17th Sunday in Ordinary Time – 2017

17A   1 Kings 3:5, 7-12.  King Solomon asks for the wisdom to best be able to serve the people of his kingdom.   God grants his request because he wants what God wants of him.  Though Solomon was given the gift of wisdom, later he did not always do the wisest thing.  Knowing how to act and doing it are two different things.

Matthew 13:44-52.  These three parables all start off with: “The kingdom of heaven is like a,” and then they all go out seeking something.  In the first two, when what is sought after is found, then the seeker “goes and sells all that he has and buys” what they are searching for.  Really what is being sought after is “the kingdom of heaven.”  In order to obtain it, we must, so to speak, “sell all we have” to obtain what is most valuable to us, i.e. give all we have and all we are, which is the death on the cross, to acquire what is most valuable to us, the resurrection.  In Matthew 19:21, Jesus said to the rich young man, “If you wish to be perfect, go sell what you have and give to [the] poor, you will have treasure in heaven.  Then come, follow me.” If he had actually done that, today he would probably been one of the greatest saints in heaven, which is to say, one of the richest men who has ever lived in terms not of earth but of heaven.

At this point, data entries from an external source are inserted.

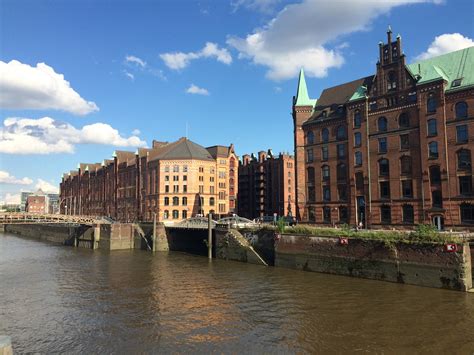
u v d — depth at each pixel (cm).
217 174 11581
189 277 4878
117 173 13438
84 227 9706
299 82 7756
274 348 2441
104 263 6334
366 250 4388
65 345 2573
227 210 11769
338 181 6825
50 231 11688
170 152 11262
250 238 6253
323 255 4853
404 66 5938
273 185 13512
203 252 7831
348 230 4841
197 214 10362
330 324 2855
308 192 7344
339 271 4659
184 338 2650
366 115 6359
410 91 5834
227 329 2809
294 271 5066
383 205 6053
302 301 3497
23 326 2983
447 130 5362
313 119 7406
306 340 2562
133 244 9106
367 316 3005
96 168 16000
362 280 4297
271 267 5516
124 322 3034
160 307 3447
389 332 2662
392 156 5984
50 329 2900
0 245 9962
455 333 2609
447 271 3716
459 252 3638
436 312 3038
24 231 14162
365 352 2359
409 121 5819
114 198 13488
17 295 4000
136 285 4431
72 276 5081
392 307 3203
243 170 14638
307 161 7394
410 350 2372
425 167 5538
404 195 5819
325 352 2367
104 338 2686
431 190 5481
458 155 5250
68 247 9488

As an aside thought, Jesus is not saying that to be perfect or holy we must be without possessions, although that is what he, in fact, did call the rich young man to.  In Matthew 5:3, Jesus said, “Blessed are the poor in spirit, for theirs is the kingdom of heaven.”  I believe that to be ‘poor in spirit’ means to live in complete dependence and confidence  in God always willing to submit to God’s Will no matter what we have or do not have in terms of earthly possessions.

In the third of this Sunday’s gospel parables there is “the end of the age” separation of the good from the bad with the bad thrown “into the fiery furnace, where there will be wailing and grinding of teeth.”  This is followed by the statement that every scribe or student of the Scriptures, “who has been instructed in the kingdom of heaven,” which was the subject of the three parables just spoken of in this gospel, “is like the head of a household who brings from his storeroom both the new and the old.”  That is to say, the scribe will draw on the wisdom of the New and Old Testaments what he needs to bring his household into the kingdom of heaven.

Romans 8:28-30.  The terms in this epistle: called according to his purpose, foreknew, predestined to be conformed, called, justified and glorified, were interpreted in John Calvin’s writings as God having predestined us to heaven or hell, and no one has the power to change the destiny assigned to them by God.  In the first sentence of this epistle, Paul writes, “that all things work for good for those who love God, according to his purpose.”  In other words, all things work for the good of those who have freely chosen to love God and who work in union with God to their sanctification which is God’s Will and purpose for all of us.  God, in his capacity as God, already foreknew but did not coerce what decisions we would make.  As any good parent, God had the best of wishes for our future and, in that sense, predestined us “to be conformed to the image of his Son,” which is that we work be a holy people who daily obeyed the Father’s Will for us.  In John 15:16a, Jesus says, “It was not you who chose me, but I who chose you.”  In Mark 1:17, Jesus says to Simon and Andrew, “Come after me,” and then in vs.20 he calls James and John to follow him.  I truly believe he calls us all but some say yes sooner or later and others, no.  It is our decision and we must all answer for our decision that we have lived out.  And then he justifies us, i.e., he empowers us to follow our calling to holiness through the work of the Holy Spirit.  This past Sunday’s Epistle (Romans 8:26-27) states that the Spirit “intercedes for the holy ones according to God’s Will,” which is that we be a holy people.  In John 15:16b&c, Jesus says, I “appointed you to go and bear fruit that will remain so that whatever you ask the Father in my name he may give you.”

Paul writes in Romans 8:16-17, “The Spirit itself bears witness with our spirit that we are children of God, and if children, then heirs with Christ, if only we suffer with him so that we may also be glorified with him.”   1 John 3:2 says, “Beloved, we are God’s children now; what we shall be has not yet been revealed.  We do know that when it has been revealed we shall be like him, for we shall see him as he is.”  Paul writes in Philippians 3:20-21, “But our citizenship is in heaven, and from it we also await a savior, the Lord Jesus Christ.  He will change our lowly body to conform with his glorified body by the power that enables him also to bring all things into subjection to himself.”  God will share his glory with those who truly love him and his Will.